→ **Task prompt**: Give the following records again in full and without alteration.

****

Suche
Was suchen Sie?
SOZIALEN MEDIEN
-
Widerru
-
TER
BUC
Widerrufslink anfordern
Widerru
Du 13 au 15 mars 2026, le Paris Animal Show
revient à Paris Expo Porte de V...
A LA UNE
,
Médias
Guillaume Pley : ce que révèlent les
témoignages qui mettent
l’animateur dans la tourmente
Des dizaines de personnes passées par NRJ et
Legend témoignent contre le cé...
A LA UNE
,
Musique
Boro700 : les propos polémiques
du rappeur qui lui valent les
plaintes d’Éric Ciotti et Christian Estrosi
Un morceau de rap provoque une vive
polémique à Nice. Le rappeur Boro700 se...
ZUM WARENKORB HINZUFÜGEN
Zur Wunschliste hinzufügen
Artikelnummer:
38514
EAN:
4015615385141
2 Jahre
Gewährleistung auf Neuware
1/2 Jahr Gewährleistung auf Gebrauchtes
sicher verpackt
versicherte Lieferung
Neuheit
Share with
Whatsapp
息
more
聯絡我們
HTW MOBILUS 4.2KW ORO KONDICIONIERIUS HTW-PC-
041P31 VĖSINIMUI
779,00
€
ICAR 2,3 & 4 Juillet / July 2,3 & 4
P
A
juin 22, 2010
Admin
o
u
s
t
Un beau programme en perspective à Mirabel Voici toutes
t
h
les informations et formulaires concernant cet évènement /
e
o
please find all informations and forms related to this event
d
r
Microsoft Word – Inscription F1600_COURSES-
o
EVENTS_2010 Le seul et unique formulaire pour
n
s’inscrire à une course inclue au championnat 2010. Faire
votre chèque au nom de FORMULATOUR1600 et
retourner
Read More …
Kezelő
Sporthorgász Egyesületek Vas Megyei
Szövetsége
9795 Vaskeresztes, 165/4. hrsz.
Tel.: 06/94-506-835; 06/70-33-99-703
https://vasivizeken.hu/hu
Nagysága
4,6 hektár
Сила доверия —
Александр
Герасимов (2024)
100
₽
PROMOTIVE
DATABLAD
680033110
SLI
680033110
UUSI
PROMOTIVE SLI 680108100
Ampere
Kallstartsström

****

→ **Output of the task**:
Suche
Was suchen Sie?
SOZIALEN MEDIEN
-
Widerru
-
TER
BUC
Widerrufslink anfordern
Widerru
Du 13 au 15 mars 2026, le Paris Animal Show
revient à Paris Expo Porte de V...
A LA UNE
,
Médias
Guillaume Pley : ce que révèlent les
témoignages qui mettent
l’animateur dans la tourmente
Des dizaines de personnes passées par NRJ et
Legend témoignent contre le cé...
A LA UNE
,
Musique
Boro700 : les propos polémiques
du rappeur qui lui valent les
plaintes d’Éric Ciotti et Christian Estrosi
Un morceau de rap provoque une vive
polémique à Nice. Le rappeur Boro700 se...
ZUM WARENKORB HINZUFÜGEN
Zur Wunschliste hinzufügen
Artikelnummer:
38514
EAN:
4015615385141
2 Jahre
Gewährleistung auf Neuware
1/2 Jahr Gewährleistung auf Gebrauchtes
sicher verpackt
versicherte Lieferung
Neuheit
Share with
Whatsapp
息
more
聯絡我們
HTW MOBILUS 4.2KW ORO KONDICIONIERIUS HTW-PC-
041P31 VĖSINIMUI
779,00
€
ICAR 2,3 & 4 Juillet / July 2,3 & 4
P
A
juin 22, 2010
Admin
o
u
s
t
Un beau programme en perspective à Mirabel Voici toutes
t
h
les informations et formulaires concernant cet évènement /
e
o
please find all informations and forms related to this event
d
r
Microsoft Word – Inscription F1600_COURSES-
o
EVENTS_2010 Le seul et unique formulaire pour
n
s’inscrire à une course inclue au championnat 2010. Faire
votre chèque au nom de FORMULATOUR1600 et
retourner
Read More …
Kezelő
Sporthorgász Egyesületek Vas Megyei
Szövetsége
9795 Vaskeresztes, 165/4. hrsz.
Tel.: 06/94-506-835; 06/70-33-99-703
https://vasivizeken.hu/hu
Nagysága
4,6 hektár
Сила доверия —
Александр
Герасимов (2024)
100
₽
PROMOTIVE
DATABLAD
680033110
SLI
680033110
UUSI
PROMOTIVE SLI 680108100
Ampere
Kallstartsström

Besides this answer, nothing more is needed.